Saya menduga bahwa dulunya tanah dan rumah milik Anda ini menjadi satu dengan objek pajak tanah dan rumah tetangga Anda (kemungkinan pemiliknya adalah satu orang). Dan ketika terjadi penggusuran tahap pertama dan tetangga Anda yang terkena gusur, kedua tanah ini tidak di-update siapa pemiliknya. Dan mungkin sampai dengan saat ini. Akibatnya, karena saat ini Anda yang menjadi pengguna tanah ini, maka Anda yang dianggap sebagai penanggung pajak atas seluruh hutang PBB dari tahun 2004 tersebut.

Sebaiknya Anda mencoba menghubungi petugas PBB di Dinas Pajak setempat dan meminta penjelasannya. Dan upaya yang dapat dilakukan atas tagihan ini adalah melakukan keberatan atau proses pembatalan ketetapan pajak yang tidak benar.

Anonim

Slmat siang Pak.. saya mau nanya pembelian suku cadang/sparepart utk penggantian suku cadang/sparepart yang rusak atas mesin pabrik ataupun penggantian keramik, penggantian asbes rumah, apakah dmasukkan sbg beban reparasi/pemeliharaan atau menambah nilai perolehan aktiva? Apakah ada dasar/acuan peraturan perpajakannya? Terimakasih...Salam..

Anto 12 Juni 2014 pukul 08.58

Perlakuan mengenai penambahan nilai perolehan aktiva yang berasal dari pembelian suku cadang/sparepart untuk mengganti suku cadang suatu mesin pabrik atau biaya renovasi bangunan (kapitalisasi ke nilai aktiva) secara ketentuan perpajakan adalah didasarkan dengan perlakuan dan kebijakan akuntansi yang berlaku di Indonesia.
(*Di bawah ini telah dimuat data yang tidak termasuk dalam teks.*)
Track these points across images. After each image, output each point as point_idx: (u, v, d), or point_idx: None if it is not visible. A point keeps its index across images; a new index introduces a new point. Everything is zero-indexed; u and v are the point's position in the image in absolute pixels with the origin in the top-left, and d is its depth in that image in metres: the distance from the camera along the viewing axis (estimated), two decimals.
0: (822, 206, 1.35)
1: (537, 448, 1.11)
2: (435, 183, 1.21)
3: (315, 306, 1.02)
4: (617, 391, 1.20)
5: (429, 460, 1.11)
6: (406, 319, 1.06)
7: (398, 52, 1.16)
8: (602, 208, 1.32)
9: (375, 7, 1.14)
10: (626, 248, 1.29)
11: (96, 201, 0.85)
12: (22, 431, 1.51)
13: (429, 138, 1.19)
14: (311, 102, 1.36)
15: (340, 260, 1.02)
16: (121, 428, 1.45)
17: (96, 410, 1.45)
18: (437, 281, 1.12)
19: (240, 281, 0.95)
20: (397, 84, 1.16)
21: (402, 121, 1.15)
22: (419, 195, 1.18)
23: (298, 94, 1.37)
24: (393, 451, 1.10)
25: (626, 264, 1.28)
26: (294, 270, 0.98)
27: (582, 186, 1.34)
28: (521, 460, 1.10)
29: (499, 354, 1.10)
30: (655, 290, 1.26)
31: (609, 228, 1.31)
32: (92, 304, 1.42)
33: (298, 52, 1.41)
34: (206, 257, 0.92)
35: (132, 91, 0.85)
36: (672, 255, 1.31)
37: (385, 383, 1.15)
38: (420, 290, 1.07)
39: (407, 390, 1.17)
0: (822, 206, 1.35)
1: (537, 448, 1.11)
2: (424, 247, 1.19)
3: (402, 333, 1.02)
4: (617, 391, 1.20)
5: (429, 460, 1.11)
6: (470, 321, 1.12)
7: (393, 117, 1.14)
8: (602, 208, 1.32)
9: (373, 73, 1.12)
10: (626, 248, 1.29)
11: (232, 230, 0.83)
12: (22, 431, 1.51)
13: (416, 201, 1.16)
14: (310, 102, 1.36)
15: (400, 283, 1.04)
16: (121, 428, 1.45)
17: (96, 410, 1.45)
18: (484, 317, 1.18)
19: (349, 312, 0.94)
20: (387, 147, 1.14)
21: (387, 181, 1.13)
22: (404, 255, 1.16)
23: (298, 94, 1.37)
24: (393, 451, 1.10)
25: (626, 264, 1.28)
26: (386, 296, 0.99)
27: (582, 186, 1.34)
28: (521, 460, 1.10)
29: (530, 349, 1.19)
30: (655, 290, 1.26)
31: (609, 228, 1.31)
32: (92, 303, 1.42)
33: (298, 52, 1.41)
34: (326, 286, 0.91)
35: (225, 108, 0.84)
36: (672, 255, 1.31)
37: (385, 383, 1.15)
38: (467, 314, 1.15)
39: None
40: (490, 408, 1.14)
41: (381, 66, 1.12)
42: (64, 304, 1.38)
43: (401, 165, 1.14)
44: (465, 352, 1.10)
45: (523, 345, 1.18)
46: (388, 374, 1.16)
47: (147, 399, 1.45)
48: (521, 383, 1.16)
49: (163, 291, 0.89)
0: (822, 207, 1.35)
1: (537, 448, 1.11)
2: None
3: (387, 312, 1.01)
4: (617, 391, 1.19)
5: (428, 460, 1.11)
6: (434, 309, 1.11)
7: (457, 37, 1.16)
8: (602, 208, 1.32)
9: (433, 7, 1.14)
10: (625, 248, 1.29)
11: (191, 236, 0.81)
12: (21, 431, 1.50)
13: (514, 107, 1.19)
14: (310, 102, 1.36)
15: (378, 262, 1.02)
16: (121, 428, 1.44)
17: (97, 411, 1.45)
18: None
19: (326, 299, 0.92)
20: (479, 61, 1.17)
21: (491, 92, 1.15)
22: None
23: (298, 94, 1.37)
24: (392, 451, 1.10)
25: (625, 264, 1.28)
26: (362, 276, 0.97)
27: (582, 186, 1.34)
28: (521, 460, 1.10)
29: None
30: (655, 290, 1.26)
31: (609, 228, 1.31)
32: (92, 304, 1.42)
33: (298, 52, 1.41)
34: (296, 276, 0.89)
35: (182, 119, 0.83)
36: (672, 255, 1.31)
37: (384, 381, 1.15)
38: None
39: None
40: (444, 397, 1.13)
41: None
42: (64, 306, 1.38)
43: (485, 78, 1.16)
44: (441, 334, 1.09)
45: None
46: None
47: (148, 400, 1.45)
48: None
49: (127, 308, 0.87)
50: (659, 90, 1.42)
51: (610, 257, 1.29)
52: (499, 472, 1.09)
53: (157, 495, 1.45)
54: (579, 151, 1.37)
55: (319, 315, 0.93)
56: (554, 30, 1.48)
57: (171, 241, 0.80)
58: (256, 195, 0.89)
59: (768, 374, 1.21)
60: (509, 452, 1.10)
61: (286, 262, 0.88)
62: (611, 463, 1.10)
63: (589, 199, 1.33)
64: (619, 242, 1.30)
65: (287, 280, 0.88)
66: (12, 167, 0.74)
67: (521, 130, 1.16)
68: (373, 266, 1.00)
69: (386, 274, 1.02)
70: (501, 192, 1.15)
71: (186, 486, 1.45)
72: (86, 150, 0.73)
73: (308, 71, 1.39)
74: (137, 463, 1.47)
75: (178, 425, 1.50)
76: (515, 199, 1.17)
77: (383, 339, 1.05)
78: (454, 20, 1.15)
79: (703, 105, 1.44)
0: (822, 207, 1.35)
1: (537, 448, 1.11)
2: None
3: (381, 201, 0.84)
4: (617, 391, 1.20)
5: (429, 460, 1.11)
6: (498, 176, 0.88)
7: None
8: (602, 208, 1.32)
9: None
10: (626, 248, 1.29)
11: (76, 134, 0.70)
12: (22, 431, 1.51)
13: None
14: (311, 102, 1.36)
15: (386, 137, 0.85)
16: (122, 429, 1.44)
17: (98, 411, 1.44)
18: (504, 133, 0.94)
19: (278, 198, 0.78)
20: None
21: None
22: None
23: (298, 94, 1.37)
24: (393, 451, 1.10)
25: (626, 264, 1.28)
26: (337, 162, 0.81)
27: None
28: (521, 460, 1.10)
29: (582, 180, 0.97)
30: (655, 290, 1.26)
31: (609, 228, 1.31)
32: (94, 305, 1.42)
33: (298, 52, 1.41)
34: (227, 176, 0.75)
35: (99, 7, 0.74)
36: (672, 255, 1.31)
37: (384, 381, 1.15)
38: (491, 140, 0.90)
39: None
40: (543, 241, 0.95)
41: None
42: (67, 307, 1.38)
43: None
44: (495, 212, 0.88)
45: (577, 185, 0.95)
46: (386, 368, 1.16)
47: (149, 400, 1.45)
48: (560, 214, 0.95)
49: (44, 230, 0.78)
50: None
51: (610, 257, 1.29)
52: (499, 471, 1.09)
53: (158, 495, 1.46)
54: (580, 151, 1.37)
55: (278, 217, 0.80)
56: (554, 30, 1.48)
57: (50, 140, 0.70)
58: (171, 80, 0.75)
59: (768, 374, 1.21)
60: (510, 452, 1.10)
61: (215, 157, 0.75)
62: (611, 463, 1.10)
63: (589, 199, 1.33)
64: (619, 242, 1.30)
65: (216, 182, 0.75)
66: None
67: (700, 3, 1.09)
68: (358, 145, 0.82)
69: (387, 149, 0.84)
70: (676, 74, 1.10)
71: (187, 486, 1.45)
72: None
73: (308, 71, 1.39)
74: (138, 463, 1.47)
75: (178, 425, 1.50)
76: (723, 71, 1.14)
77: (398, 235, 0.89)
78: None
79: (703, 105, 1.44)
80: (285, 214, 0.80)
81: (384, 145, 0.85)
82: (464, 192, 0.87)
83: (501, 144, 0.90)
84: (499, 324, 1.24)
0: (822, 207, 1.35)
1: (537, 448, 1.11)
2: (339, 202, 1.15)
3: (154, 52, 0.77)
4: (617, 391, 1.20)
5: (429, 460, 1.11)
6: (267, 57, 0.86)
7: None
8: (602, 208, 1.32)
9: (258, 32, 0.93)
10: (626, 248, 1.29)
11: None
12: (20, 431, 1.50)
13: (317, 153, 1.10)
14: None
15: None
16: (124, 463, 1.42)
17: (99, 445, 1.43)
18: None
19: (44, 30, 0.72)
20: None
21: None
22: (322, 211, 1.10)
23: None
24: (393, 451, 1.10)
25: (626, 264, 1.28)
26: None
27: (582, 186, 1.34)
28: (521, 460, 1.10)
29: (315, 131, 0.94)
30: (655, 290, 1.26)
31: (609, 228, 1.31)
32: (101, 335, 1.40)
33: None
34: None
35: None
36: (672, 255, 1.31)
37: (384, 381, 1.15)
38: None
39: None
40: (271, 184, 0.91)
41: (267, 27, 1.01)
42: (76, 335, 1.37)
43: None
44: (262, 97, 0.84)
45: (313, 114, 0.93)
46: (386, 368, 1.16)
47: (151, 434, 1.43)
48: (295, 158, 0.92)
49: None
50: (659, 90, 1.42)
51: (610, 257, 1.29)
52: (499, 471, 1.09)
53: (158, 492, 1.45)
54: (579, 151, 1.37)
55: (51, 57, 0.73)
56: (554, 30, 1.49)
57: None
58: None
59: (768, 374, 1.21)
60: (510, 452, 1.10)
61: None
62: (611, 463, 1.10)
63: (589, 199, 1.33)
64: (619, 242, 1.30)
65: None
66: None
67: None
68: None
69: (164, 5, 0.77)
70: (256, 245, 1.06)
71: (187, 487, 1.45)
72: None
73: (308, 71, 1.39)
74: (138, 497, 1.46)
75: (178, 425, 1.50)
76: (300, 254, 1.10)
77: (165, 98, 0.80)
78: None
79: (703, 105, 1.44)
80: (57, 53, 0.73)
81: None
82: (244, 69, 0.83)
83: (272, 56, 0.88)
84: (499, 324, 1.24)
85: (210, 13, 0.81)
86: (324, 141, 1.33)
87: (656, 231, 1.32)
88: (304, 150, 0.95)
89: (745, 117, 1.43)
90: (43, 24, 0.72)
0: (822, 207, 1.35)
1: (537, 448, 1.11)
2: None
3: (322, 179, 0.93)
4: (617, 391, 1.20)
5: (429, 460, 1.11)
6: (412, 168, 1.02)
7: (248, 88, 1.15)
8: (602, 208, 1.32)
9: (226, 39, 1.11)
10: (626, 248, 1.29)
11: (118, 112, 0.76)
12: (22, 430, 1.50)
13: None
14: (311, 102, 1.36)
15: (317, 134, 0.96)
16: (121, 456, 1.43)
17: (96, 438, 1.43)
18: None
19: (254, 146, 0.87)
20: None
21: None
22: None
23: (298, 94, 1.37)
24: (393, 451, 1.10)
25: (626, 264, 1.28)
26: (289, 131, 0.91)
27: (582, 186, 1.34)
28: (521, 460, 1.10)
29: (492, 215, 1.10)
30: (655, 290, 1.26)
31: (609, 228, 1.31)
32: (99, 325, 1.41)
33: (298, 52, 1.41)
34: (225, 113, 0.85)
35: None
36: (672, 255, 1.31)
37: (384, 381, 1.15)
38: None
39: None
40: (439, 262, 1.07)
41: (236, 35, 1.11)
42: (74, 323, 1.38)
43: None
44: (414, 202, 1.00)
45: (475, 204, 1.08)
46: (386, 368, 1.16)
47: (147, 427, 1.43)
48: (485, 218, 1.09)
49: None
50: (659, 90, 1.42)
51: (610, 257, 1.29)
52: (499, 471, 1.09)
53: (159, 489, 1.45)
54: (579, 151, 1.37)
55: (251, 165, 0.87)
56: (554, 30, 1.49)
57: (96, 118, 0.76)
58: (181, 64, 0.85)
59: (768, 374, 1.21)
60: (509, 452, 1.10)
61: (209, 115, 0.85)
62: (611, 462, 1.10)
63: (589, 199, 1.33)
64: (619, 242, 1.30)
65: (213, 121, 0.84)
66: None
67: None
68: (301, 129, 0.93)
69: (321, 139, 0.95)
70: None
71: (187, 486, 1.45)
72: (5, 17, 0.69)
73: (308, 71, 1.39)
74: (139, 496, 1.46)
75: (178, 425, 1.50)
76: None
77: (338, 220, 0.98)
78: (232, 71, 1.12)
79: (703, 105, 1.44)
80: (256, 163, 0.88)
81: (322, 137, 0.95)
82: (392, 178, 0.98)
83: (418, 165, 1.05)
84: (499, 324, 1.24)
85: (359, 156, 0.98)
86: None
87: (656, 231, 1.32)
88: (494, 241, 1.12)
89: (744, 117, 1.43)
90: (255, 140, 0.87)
Kebijakan akuntansi atas perlakuan kapitalisasi aktiva ini diatur dalam PSAK No. 16 (terutama di Paragraf 12-13. Sepanjang biaya-biaya ini adalah bersifat perawatan dan merupakan bahan habis pakai (consumables), maka biaya ini harus dibebankan pada laporan laba rugi tahun terjadinya biaya tersebut.